Мы с Губановым говорили – и молчали. И в перепадах то внезапного и сумбурного, по наитию, говорения, то нежданного и глубокого, по чутью, возможно, молчания – возникало и возрастало необычно сильное, тягостное напряжение, и за ним – состояние несколько взвинченное, будоражащее и душу, и сознание, – то состояние, что предшествует не событию самому, но его приходу ожидаемому вот-вот, состояние – предстояния: перед тем, что сбыться должно, – и его до сих пор я помню. Состояние: перед гранью. Новой гранью. В который раз. Не преддверие. Проницанье: в глубь эпохи – духовных глаз.В Переделкине грохот проезжающих мимо станции электричек и поездов дальнего следования разом пропал, будто его просто-напросто взяли и вычеркнули. Бескрайняя темнота и бездонная тишина, как молчаливые сестры, возникшие, словно в сказке или во сне, мгновенно, перед глазами нашими, проводницами странными шли рядом с нами вначале, чуть позже – впереди, на какой-нибудь шаг, а потом потеряли вдруг очертанья фигур человеческих, растворились в осеннем воздухе, где-то близко, и стали понятиями – темнотою и тишиной.
Было не просто тихо, в прямом значении этого слова, точней – состояния этого, в мире, в природе, но еще и глухо, тревожно.
Голоса наши стали гулкими, а потом, по мере удаления от станции, обрели непривычную звучность.

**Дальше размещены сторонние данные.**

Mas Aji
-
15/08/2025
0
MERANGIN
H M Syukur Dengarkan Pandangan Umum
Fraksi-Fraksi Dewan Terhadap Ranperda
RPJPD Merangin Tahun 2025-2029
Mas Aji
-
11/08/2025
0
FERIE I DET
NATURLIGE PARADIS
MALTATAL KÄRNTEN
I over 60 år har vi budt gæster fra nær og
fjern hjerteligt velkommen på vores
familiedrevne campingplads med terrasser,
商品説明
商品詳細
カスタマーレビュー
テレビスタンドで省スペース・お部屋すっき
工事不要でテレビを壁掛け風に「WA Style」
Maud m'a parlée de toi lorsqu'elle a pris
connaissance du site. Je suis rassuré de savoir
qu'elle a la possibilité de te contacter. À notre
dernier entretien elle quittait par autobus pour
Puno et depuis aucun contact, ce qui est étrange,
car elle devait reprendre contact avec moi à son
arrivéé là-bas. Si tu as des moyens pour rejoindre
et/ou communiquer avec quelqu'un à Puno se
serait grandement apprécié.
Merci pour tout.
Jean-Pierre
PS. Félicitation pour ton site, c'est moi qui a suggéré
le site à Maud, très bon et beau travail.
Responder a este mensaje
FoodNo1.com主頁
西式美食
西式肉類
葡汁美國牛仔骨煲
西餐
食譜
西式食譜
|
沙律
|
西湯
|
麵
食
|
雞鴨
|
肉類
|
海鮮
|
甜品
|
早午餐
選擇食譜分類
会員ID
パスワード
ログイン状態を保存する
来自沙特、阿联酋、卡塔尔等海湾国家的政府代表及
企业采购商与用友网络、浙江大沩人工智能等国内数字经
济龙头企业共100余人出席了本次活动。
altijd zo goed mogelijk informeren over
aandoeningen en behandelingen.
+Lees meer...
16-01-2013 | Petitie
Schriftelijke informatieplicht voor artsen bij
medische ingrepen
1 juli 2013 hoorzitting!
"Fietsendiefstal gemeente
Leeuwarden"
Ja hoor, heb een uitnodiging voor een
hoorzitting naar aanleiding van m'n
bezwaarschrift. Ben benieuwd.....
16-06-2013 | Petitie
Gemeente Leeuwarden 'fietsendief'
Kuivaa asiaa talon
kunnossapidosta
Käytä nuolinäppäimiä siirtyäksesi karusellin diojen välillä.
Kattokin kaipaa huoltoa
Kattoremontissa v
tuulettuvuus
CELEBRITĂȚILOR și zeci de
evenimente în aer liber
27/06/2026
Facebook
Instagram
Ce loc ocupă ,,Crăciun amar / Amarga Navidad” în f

Сосны толпой безмолвной обступили нас, и стволы их высились, разрастаясь, отдаляясь, множась, дробясь, приближаясь почти вплотную и отшатываясь, качаясь, то здороваясь, то прощаясь, точно боль сквозь них прорвалась.
Мы добрались до кладбища.Было темно. И даже не просто темно, а как-то очень уж мрачно черно, глухоманно, тревожно, пустынно.
Горели в округе – сквозь темень и сквозь глухомань – леса. Пылали – желтой, оранжевой, ржавой, багряной листвой, факелами, лампадами, кострами, сплошными пожарами, леса, перелески, рощи, – наверное, все Подмосковье, да и то, что скрывалось за ним, простиралось за ним, уходило все дальше, туда, в темноту, на четыре стороны света, вовлекая в горение это всю природу, а с ней и людей.
Неподалеку вечной свечой теплилась и мерцала древняя, патриаршая, диво дивное, церковь.
Только и вспоминалось:
– И тихо, так, Господи, тихо, что слышно, как время идет.